══ SOURCE EXTRACT ══
JP3603299B2 - Test system - Google Patents

Description

[0001]
TECHNICAL FIELD OF THE INVENTION
The present invention relates to a test system for testing an object to be tested, for example, an IC, an LSI, and the like, and relates to a test system that can operate efficiently.
[0002]
[Prior art]
An object to be tested, for example, an IC or an LSI is set in the tester by the handler or the prober. Then, the tester gives a test pattern to the test object, compares the output of the test object with an expected value, and determines pass / fail. The handler, the prober, and the tester constitute one line, and the schedule is managed and operated for each line.
[0003]
Before testing the device under test, setup time is required for setting probers and handlers, loading tester programs, and installing performance boards. The setup time varies depending on each device and a person in charge of operating the device.
[0004]
The test time for testing the device under test also depends on the size of the program, the type of device under test, and the performance of each device. Further, even during the test, the time may exceed the scheduled time due to a transport error of the test object such as a tape jam or an unexpected trouble.
[0005]
Therefore, schedule management was left to each line person in charge. However, due to poor coordination between the lines, the schedules varied among the lines, and the test system could not be operated efficiently. Therefore, an apparatus for automatically scheduling each line is described in Japanese Patent Application Laid-Open No. H10-123216.
[0006]
[Problems to be solved by the invention]
However, even if the scheduling of each line is automated, the load on the test system has not been considered. For this reason, when the test amount of the test object increases and exceeds the capability limit of the test system, there is a problem that a delivery date is delayed.
[0007]
In addition, the tester requires regular maintenance of the operation time, but the scheduling does not consider maintenance. For this reason, there is a problem that the maintenance time is extended, and a failure or failure of consumables or the like causes a failure of the tester and hinders efficient operation.
═══
▸ PROBLEM 1
According to the test system patent, which three components constitute one line?
▸ PROBLEM 2
Switch "LSI" to "ASIC" and restate the test system patent from "JP3603299B2 - Test" to "can operate efficiently.".
▸ PROBLEM 3
Name every activity that the test system patent says requires setup time before testing the device under test.
The material after this point is separate from the test system patent.
══ DATA RECORDS ══
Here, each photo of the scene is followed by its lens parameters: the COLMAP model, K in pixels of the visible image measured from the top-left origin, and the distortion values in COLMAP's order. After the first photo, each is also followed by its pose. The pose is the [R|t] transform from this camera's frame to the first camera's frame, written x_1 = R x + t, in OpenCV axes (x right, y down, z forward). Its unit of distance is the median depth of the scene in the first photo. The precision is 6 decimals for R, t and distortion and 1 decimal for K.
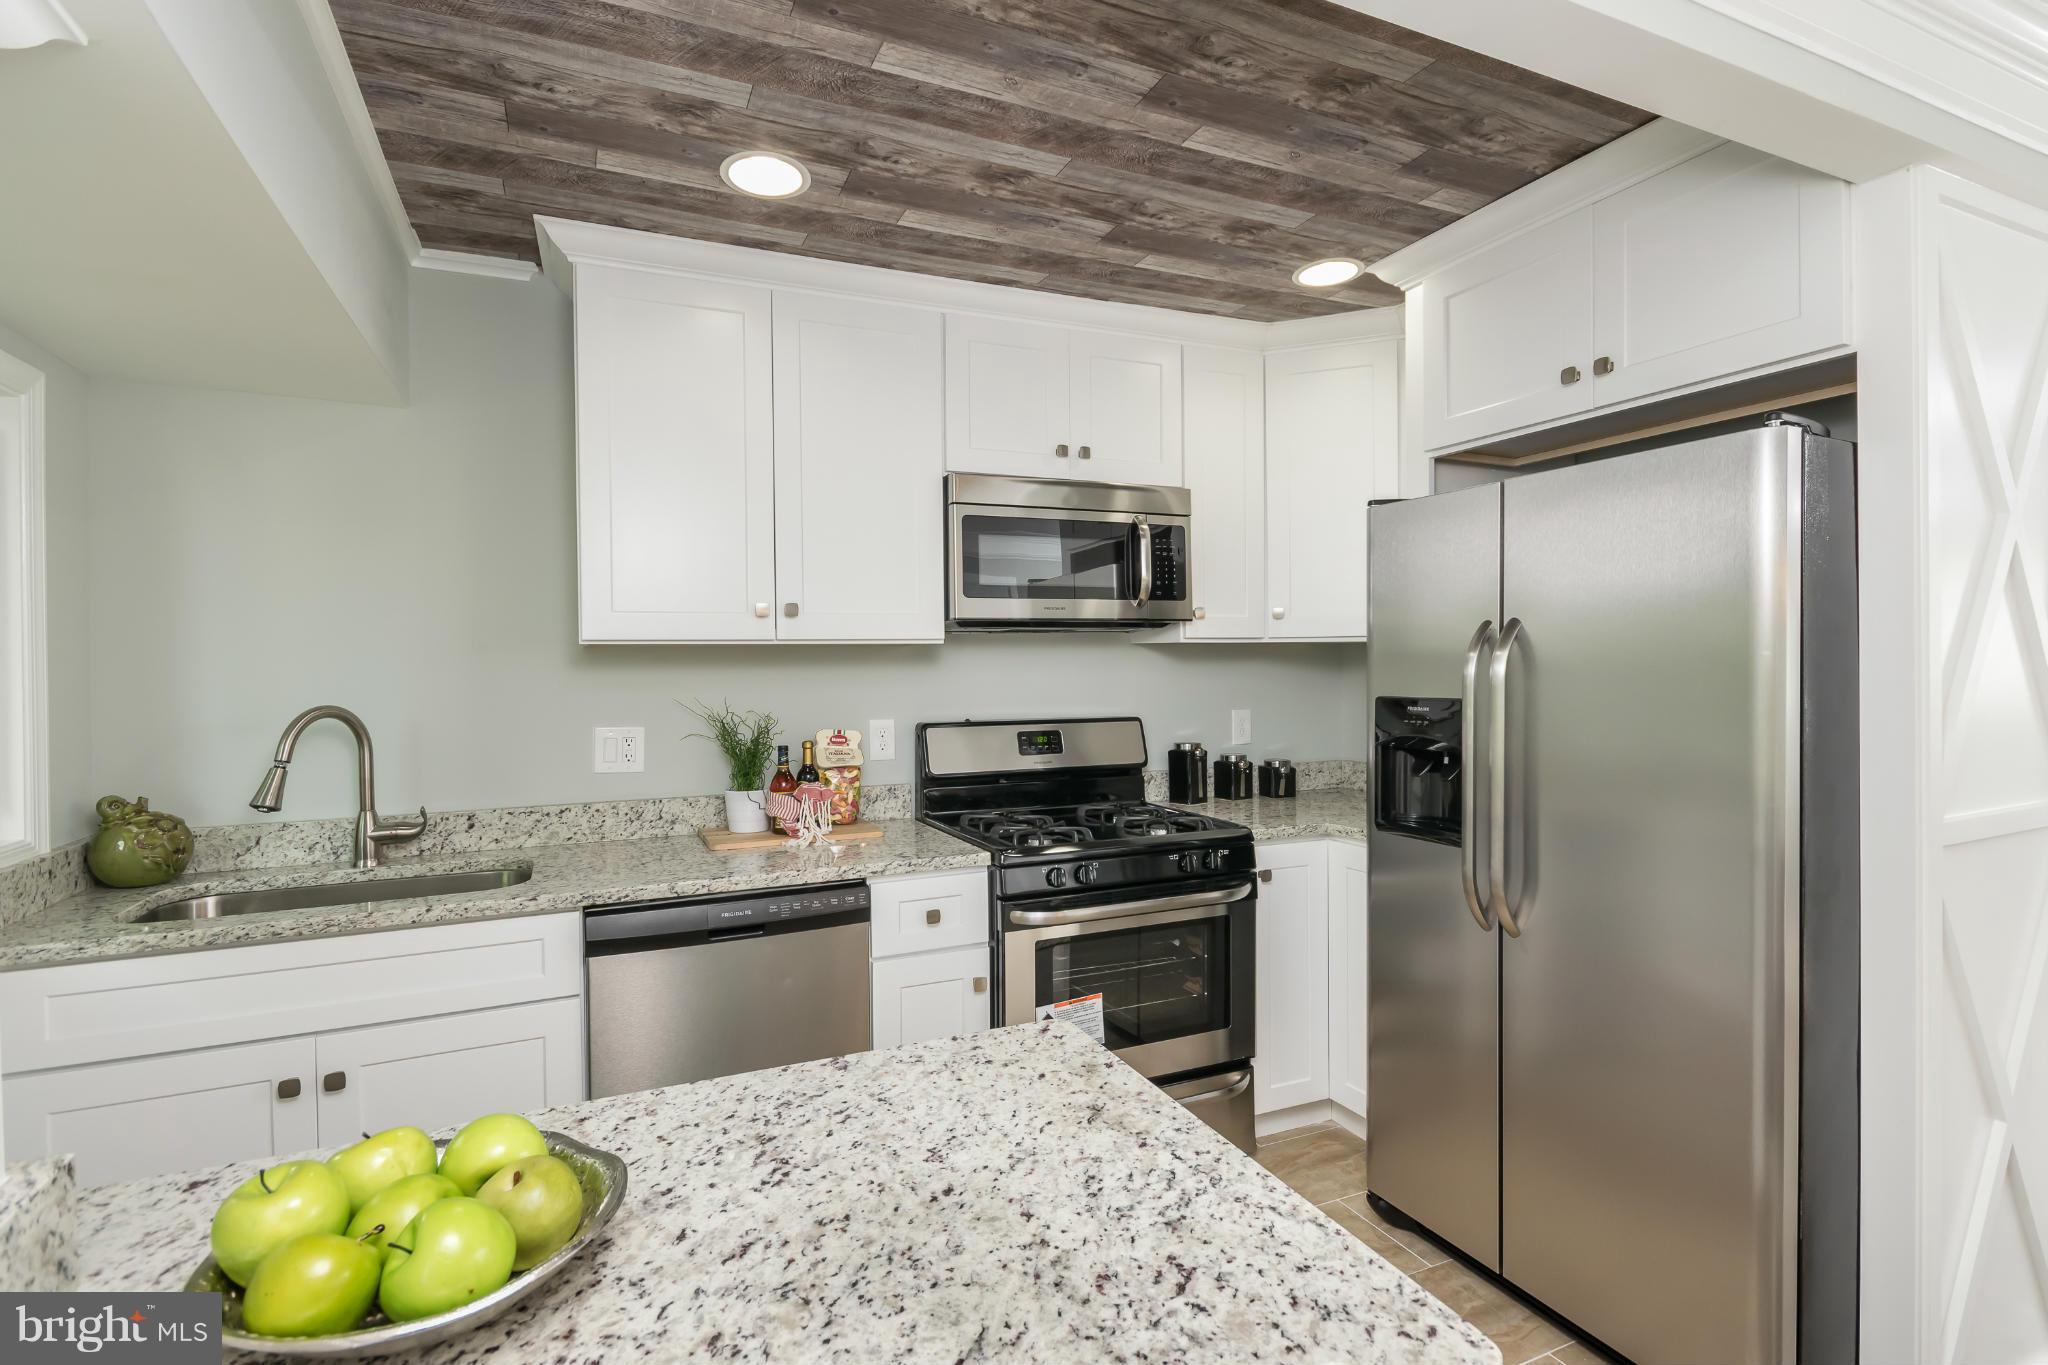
lens RADIAL K [[978.3, 0, 1022.0], [0, 978.3, 668.5], [0, 0, 1]] dist [-0.001931, 0.000345]
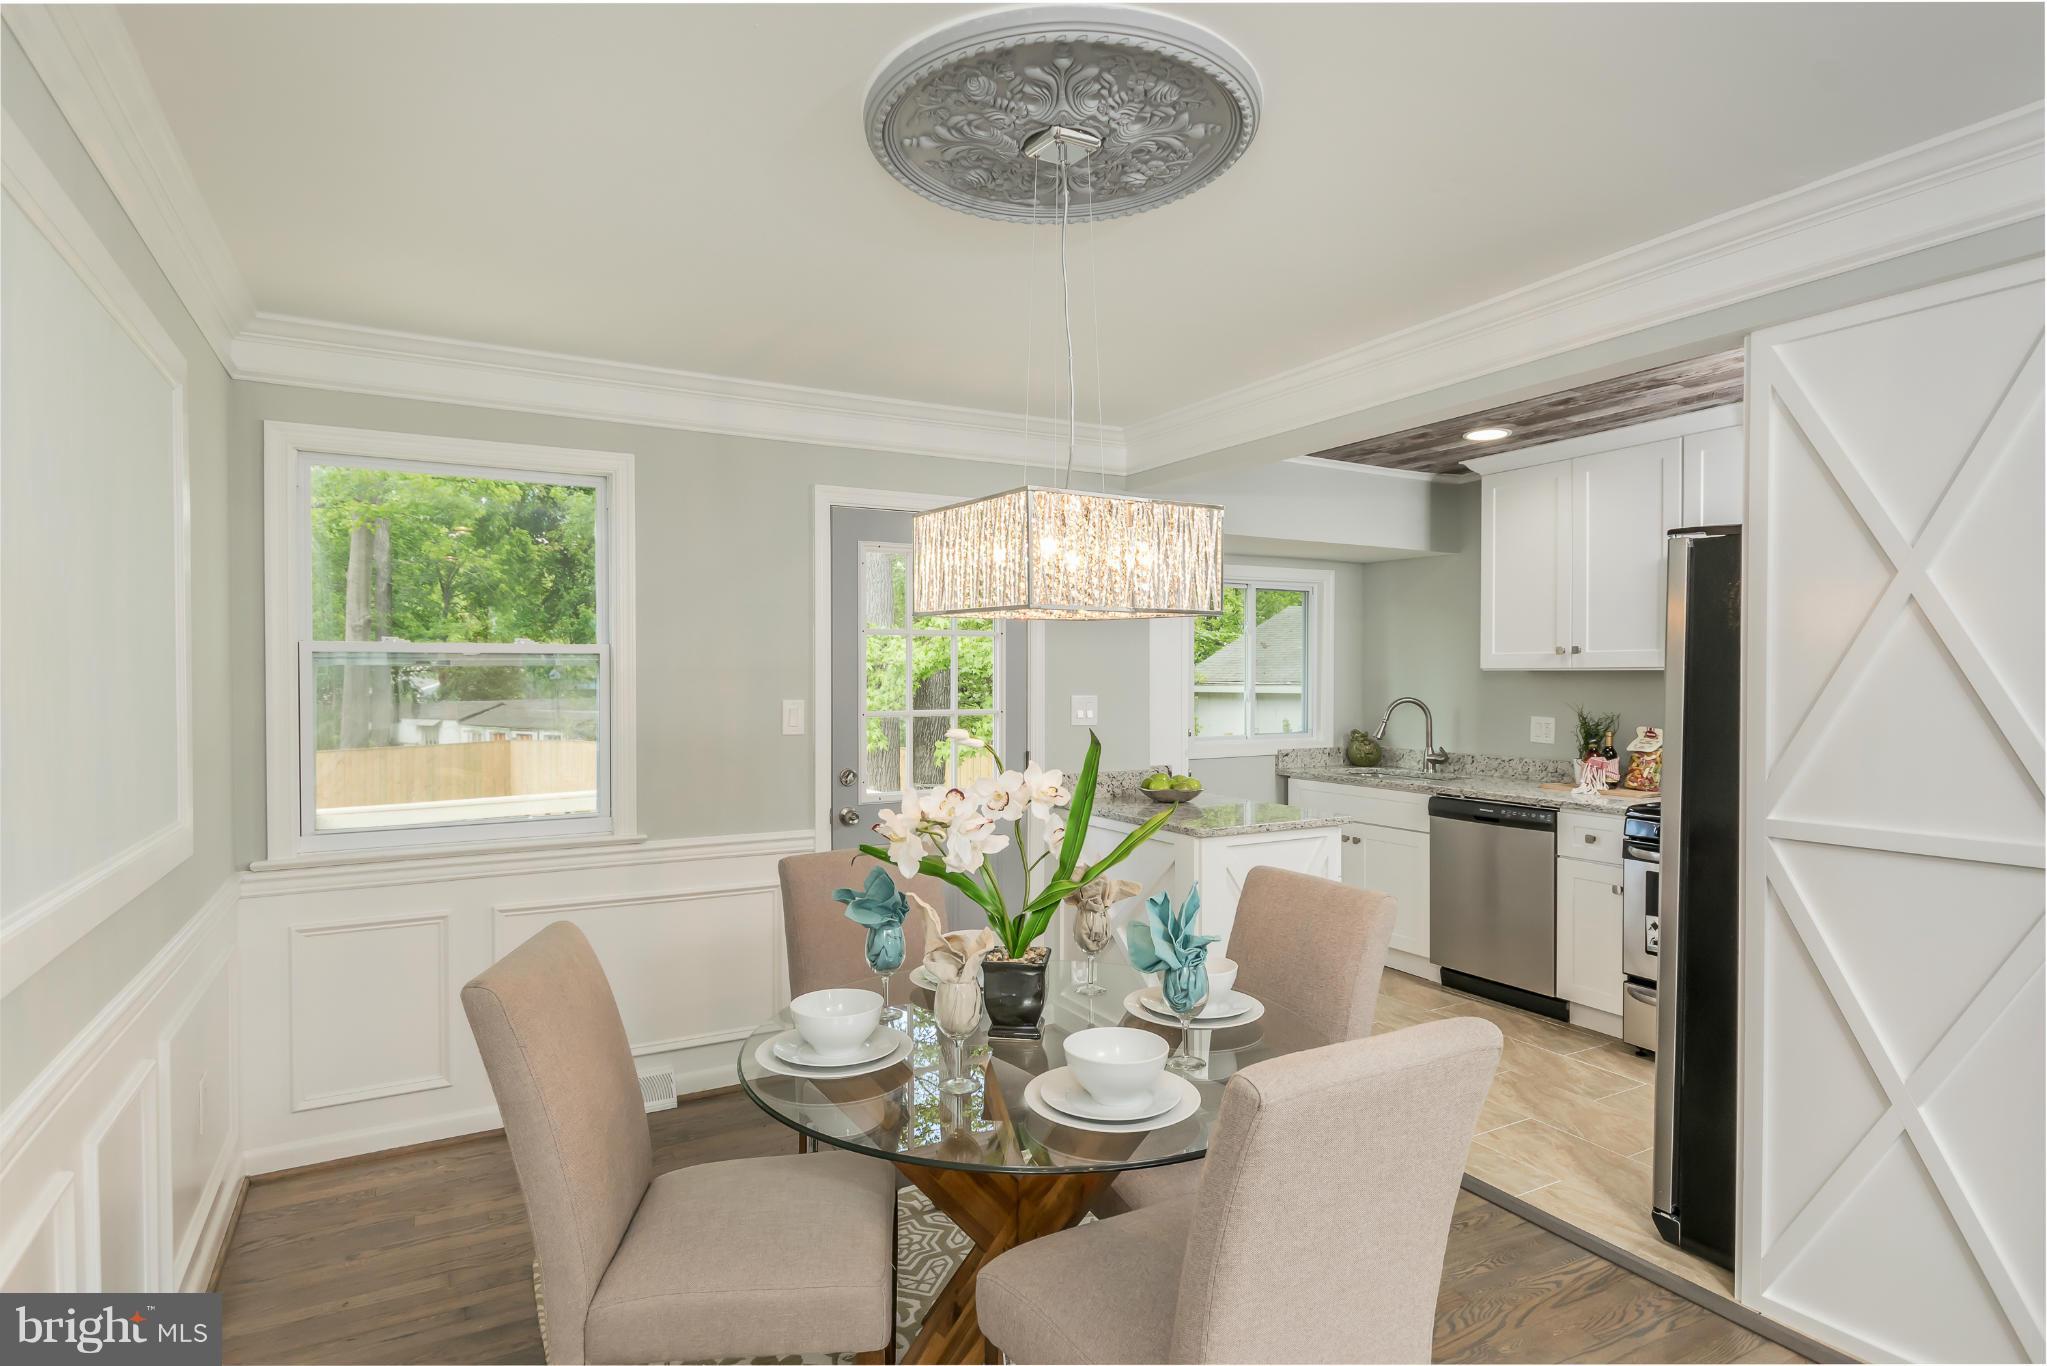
lens RADIAL K [[1030.1, 0, 1026.2], [0, 1030.1, 691.1], [0, 0, 1]] dist [0.003827, -0.000371]
pose [[0.078631, 0.026517, -0.996551, 1.565490], [-0.005217, 0.999643, 0.026188, -0.034404], [0.996890, 0.003140, 0.078741, -0.077757]]
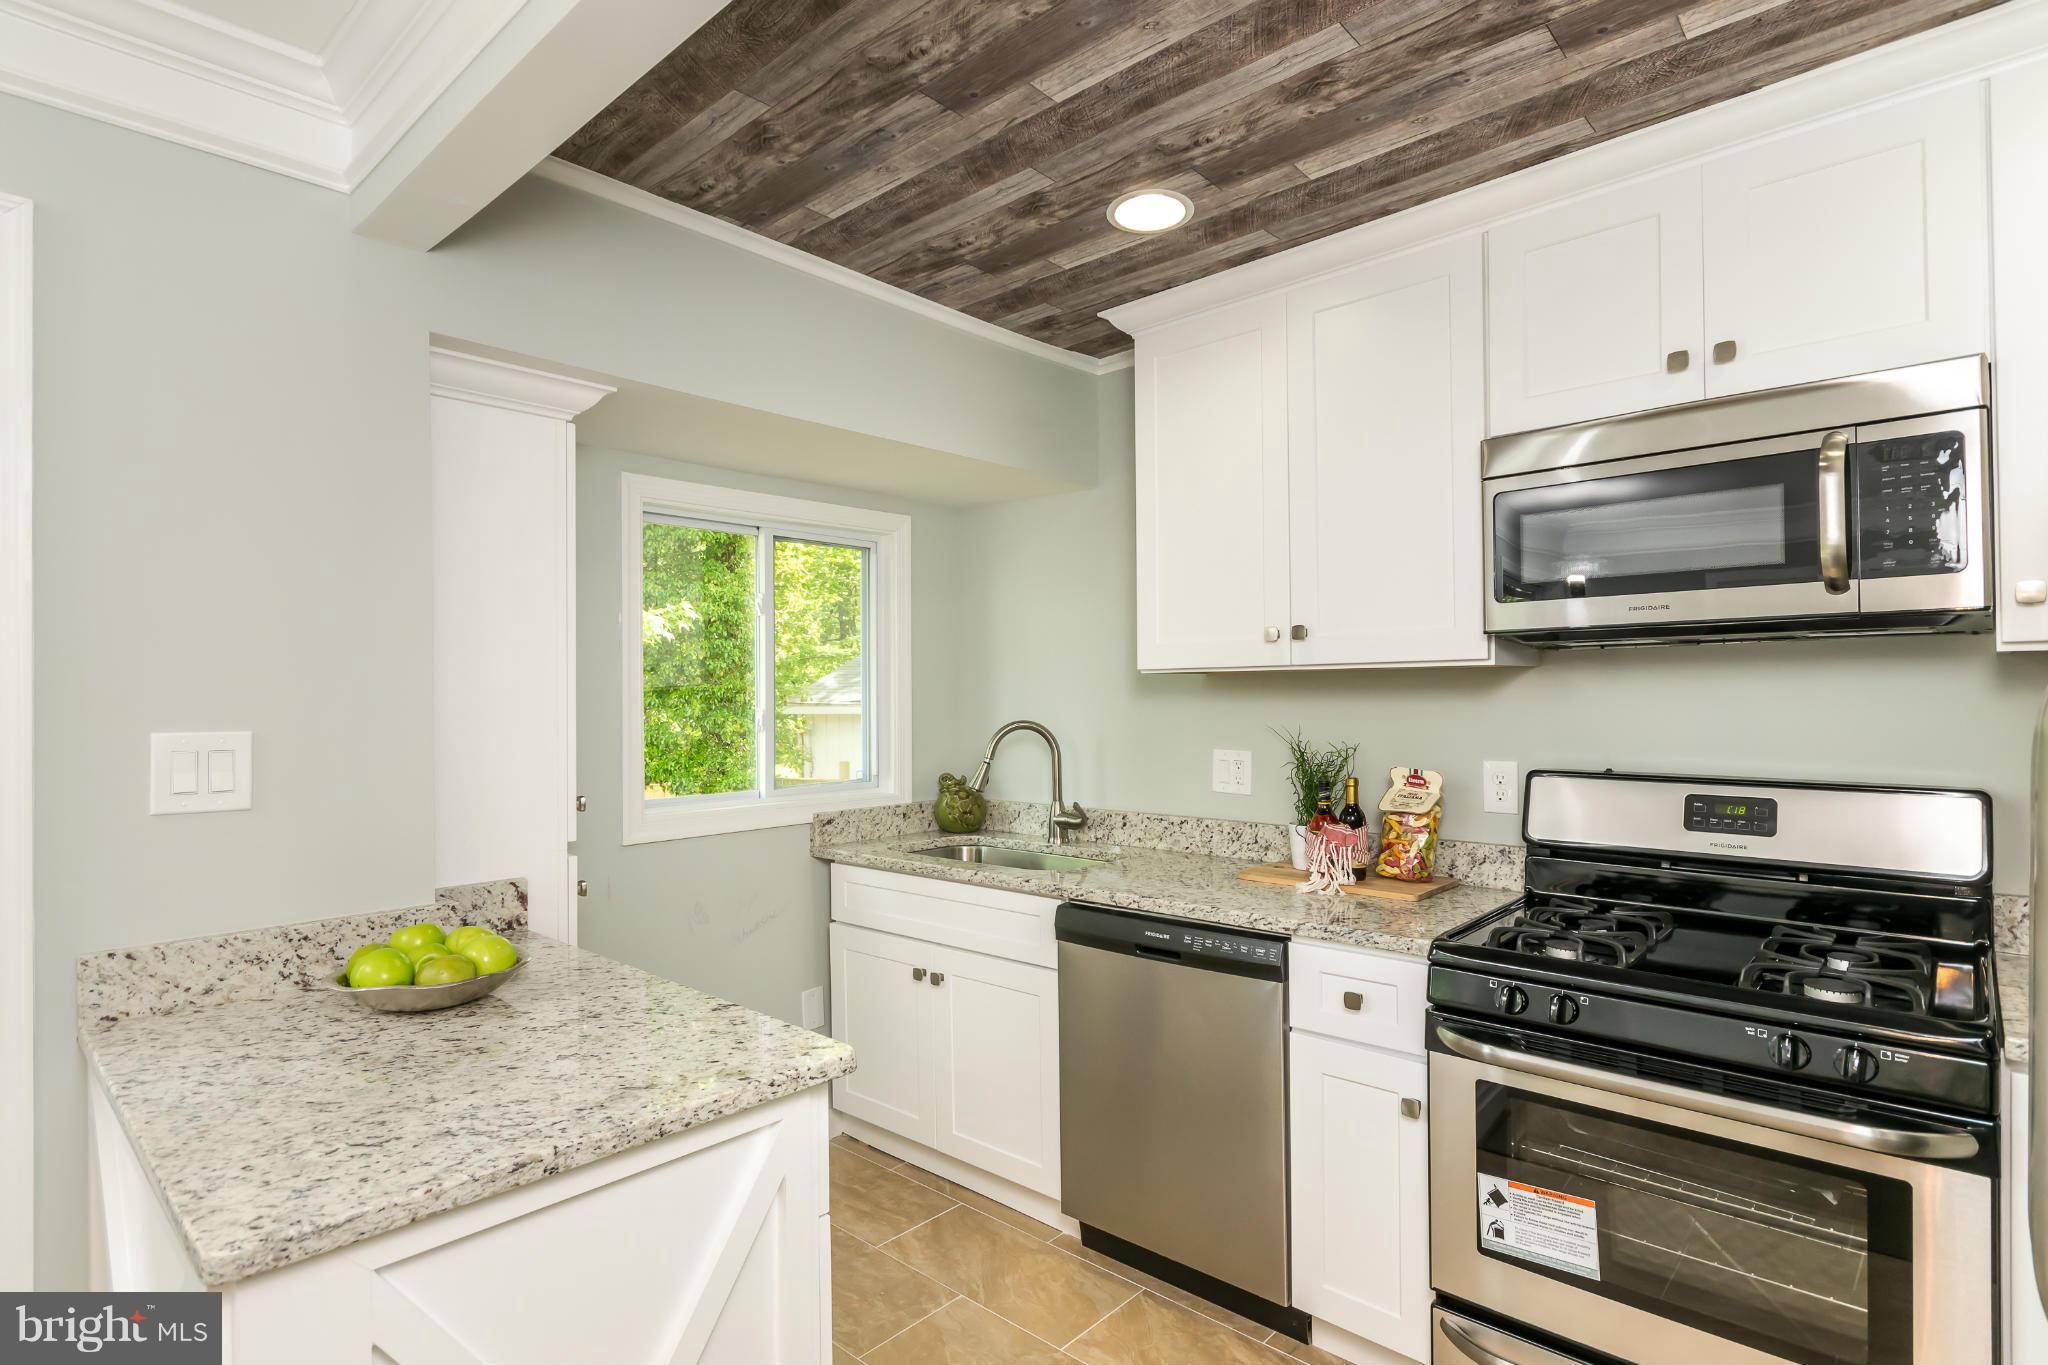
lens RADIAL K [[1030.6, 0, 1014.8], [0, 1030.6, 688.1], [0, 0, 1]] dist [0.003827, -0.000371]
pose [[0.393033, 0.001873, -0.919523, 0.599064], [-0.001038, 0.999998, 0.001594, -0.009927], [0.919524, 0.000328, 0.393034, 0.403326]]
═══
▸ EXERCISE OUTPUT 1
The handler, the prober, and the tester.

▸ EXERCISE OUTPUT 2
JP3603299B2 - Test system - Google Patents

Description

[0001]
TECHNICAL FIELD OF THE INVENTION
The present invention relates to a test system for testing an object to be tested, for example, an IC, an ASIC, and the like, and relates to a test system that can operate efficiently.

▸ EXERCISE OUTPUT 3
- Setting probers and handlers
- Loading tester programs
- Installing performance boards